De manière similaire, les exportations de découpes de volaille congelées, non consommées en Europe, vers les pays africains, à des prix bradés, ont déstabilisé de nombreux marchés avicoles locaux pourtant essentiels à une agriculture familiale vitale en termes d’emplois et de sécurité alimentaire : il devient alors impossible pour des producteurs locaux de vendre leur production à un tarif rémunérateur. Ces accords ont mis en concurrence des systèmes agricoles très différenciés, au détriment des plus fragiles et moins capitalistiques. Et ce, alors que les modèles productivistes qu’ils encouragent sont à l’origine de ce que l’on appelle pudiquement des externalités négatives (pollutions, perte de biodiversité, réchauffement climatique, etc.) dont les répercussions sont désormais massives et violentes.

En encourageant la spécialisation agricole tournée vers l’exportation plutôt que la diversification, en laissant les marchés mondiaux être l’objet de spéculations financières alimentant la flambée des prix en cas de tensions, en encourageant le recours à des technologies discutables (OGM, par exemple), la politique menée depuis trente ans a fragilisé les agricultures paysannes et familiales. Ces dernières sont pourtant à l’origine de 60 % de la nourriture consommée dans le monde et de 40 % des emplois mondiaux, jouant un rôle majeur en matière de sécurité alimentaire et de lutte contre la pauvreté. Les mettre au défi de relever la concurrence des marchés mondiaux ne peut que les affaiblir et faire croître le risque de famine.

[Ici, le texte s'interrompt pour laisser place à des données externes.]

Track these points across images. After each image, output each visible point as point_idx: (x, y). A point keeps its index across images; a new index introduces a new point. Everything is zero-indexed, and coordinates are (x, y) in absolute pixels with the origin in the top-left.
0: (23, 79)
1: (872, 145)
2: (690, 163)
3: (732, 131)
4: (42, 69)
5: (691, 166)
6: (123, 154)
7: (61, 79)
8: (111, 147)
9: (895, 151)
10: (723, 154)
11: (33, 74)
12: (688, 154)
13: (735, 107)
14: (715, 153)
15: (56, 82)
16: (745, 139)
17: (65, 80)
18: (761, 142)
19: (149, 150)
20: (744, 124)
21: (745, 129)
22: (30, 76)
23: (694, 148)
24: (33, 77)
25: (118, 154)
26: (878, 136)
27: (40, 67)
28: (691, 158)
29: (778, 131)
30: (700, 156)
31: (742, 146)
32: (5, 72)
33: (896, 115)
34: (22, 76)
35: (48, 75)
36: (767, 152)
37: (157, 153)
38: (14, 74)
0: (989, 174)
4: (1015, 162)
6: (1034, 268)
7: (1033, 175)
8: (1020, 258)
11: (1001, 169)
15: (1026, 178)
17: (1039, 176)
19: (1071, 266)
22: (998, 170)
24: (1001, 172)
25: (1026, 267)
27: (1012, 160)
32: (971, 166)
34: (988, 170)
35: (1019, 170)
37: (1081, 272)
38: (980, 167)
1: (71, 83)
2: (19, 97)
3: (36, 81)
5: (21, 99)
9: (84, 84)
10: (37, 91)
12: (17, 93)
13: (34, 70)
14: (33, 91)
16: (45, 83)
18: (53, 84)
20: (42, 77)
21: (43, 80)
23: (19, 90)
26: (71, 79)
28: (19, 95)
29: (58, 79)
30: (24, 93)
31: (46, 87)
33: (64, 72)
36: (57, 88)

Une voie alternative est possible

Abandonner nos systèmes agricoles hétérogènes à la concurrence internationale, loin de résoudre le problème de la faim dans le monde, les a précipités dans une course au moins-disant social et environnemental, conduisant certains à dépérir. Ce n’est pas une fatalité. La voie alternative à emprunter ne fait plus de la régulation et de la transformation des règles du commerce international un tabou : contre les multinationales de l’industrie agroalimentaire, il s’agit de valoriser les agricultures paysannes et les savoir-faire locaux, par une régulation démocratique des échanges internationaux.

Viser la souveraineté alimentaire, selon le principe porté par la Via Campesina et la Confédération paysanne, ce n’est pas viser l’autarcie : relocaliser, c’est organiser la production régionalement et localement pour mieux la maîtriser. Les flux de produits agricoles presque identiques qui se croisent sur les marchés mondiaux n’ont aucun sens ! Le système commercial mondial doit permettre la coexistence de systèmes économiques et sociaux différents, résultant de l’histoire propre et des choix de chaque peuple, et préserver la biosphère. Organiser la décroissance du commerce mondial, pour des raisons sociales et écologiques, et reconstruire des systèmes agricoles solides et relocalisés, voilà la voie à suivre. Aussi bien au Sud qu’au Nord.